WORK TO COMPLETE:
**a)** Quote the passage from the Python lambda tutorial word for word. Begin at the words "Can you survive" and stop after "immediately call it.".
**b)** Write the next part of the Python lambda tutorial, starting right after its final line.

BEGIN SELECTED EXTRACT

Can you survive without learning `lambda`? Yes. 

But knowing `lambda` will make you a more powerful programmer, because it lets you define functions very quickly. And this is very useful! For example, the `agg` function can apply any function, not just built-in ones, and sometimes you'll want to use non built-in functions!

So, generally, the syntax is `<fcn_name> = lambda <argument> : <function>`.

In [7]:
my_fcn = lambda a : a*5 # if I call my_fcn(7), python will set a=7, then evalute the function a*5
print(my_fcn(7))

35


Now, in the example above inside `agg()` I never named the function. That's because it's unnecessary in that context, python knows to immediately call it.

### Maybe you say "I hate that and will never ever write a lambda. How can I accomplish the problem above anyways?"

END SELECTED EXTRACT
BEGIN EXTRACTED MATERIAL

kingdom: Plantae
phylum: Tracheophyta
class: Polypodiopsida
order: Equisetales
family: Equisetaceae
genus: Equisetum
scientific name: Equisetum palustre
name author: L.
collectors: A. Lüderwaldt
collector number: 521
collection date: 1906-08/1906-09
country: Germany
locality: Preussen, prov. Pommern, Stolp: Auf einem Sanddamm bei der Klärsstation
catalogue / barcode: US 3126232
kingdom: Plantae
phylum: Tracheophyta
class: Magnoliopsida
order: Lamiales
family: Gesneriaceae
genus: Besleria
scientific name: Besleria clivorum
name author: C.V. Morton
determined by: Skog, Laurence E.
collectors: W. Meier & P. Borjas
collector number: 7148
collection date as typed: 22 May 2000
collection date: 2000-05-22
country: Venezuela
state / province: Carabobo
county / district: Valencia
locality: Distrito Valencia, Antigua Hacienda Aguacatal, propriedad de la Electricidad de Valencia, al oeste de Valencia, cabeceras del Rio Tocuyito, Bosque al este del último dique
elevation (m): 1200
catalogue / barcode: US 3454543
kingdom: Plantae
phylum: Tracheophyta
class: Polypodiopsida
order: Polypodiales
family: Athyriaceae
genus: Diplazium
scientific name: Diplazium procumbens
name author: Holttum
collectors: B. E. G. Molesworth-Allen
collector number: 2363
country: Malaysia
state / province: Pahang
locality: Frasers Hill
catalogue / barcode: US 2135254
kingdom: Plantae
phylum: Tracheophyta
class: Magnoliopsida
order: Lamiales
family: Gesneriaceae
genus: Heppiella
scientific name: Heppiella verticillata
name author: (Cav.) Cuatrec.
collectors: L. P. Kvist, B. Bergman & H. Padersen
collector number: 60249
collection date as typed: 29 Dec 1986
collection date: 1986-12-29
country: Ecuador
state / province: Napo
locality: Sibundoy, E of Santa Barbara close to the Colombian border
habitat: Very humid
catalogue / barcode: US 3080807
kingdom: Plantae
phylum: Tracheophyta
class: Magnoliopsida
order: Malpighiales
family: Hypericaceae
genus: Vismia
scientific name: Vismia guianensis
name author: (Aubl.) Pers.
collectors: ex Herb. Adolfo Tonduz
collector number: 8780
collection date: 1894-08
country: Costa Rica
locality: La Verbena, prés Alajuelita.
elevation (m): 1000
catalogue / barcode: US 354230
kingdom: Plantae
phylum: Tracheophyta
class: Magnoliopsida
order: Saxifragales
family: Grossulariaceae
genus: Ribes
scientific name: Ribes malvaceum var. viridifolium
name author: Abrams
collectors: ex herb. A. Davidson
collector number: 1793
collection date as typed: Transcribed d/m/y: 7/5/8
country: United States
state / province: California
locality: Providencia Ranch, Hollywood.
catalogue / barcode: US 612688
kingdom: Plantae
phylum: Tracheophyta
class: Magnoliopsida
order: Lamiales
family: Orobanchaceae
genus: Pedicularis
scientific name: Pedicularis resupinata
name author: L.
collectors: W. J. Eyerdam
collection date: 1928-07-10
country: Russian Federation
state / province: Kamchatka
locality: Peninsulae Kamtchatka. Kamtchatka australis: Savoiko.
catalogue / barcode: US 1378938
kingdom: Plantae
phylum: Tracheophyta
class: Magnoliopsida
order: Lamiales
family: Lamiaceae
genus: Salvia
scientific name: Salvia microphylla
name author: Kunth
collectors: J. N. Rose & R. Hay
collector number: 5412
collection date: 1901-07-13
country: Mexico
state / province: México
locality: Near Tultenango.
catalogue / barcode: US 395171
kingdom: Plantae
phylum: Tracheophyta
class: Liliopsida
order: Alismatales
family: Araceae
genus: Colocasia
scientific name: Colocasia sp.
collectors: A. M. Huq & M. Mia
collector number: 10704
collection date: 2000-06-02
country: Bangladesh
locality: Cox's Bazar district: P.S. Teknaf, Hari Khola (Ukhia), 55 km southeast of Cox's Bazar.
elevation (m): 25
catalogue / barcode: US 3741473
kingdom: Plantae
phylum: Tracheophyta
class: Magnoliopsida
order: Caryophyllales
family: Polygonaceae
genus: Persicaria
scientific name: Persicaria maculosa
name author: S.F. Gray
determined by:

END EXTRACTED MATERIAL

ANSWERS BELOW:
**a)**
Can you survive without learning `lambda`? Yes. 

But knowing `lambda` will make you a more powerful programmer, because it lets you define functions very quickly. And this is very useful! For example, the `agg` function can apply any function, not just built-in ones, and sometimes you'll want to use non built-in functions!

So, generally, the syntax is `<fcn_name> = lambda <argument> : <function>`.

In [7]:
my_fcn = lambda a : a*5 # if I call my_fcn(7), python will set a=7, then evalute the function a*5
print(my_fcn(7))

35


Now, in the example above inside `agg()` I never named the function. That's because it's unnecessary in that context, python knows to immediately call it.

**b)**
Well, I'm sorry to hear that! Here is what you could do:

In [9]:
def return_first_element(df):
    return df.iloc[0]

(baby_names.sort_values(['year','sex','count'],ascending=False) # sort descending so most popular name first
     .groupby(['year','sex']) # group by year and gender 
     .agg(return_first_element) # keep the first (most popular) name each year
     ['name'] # keep only the name variable
     .unstack() # format wide
     [-20:]
)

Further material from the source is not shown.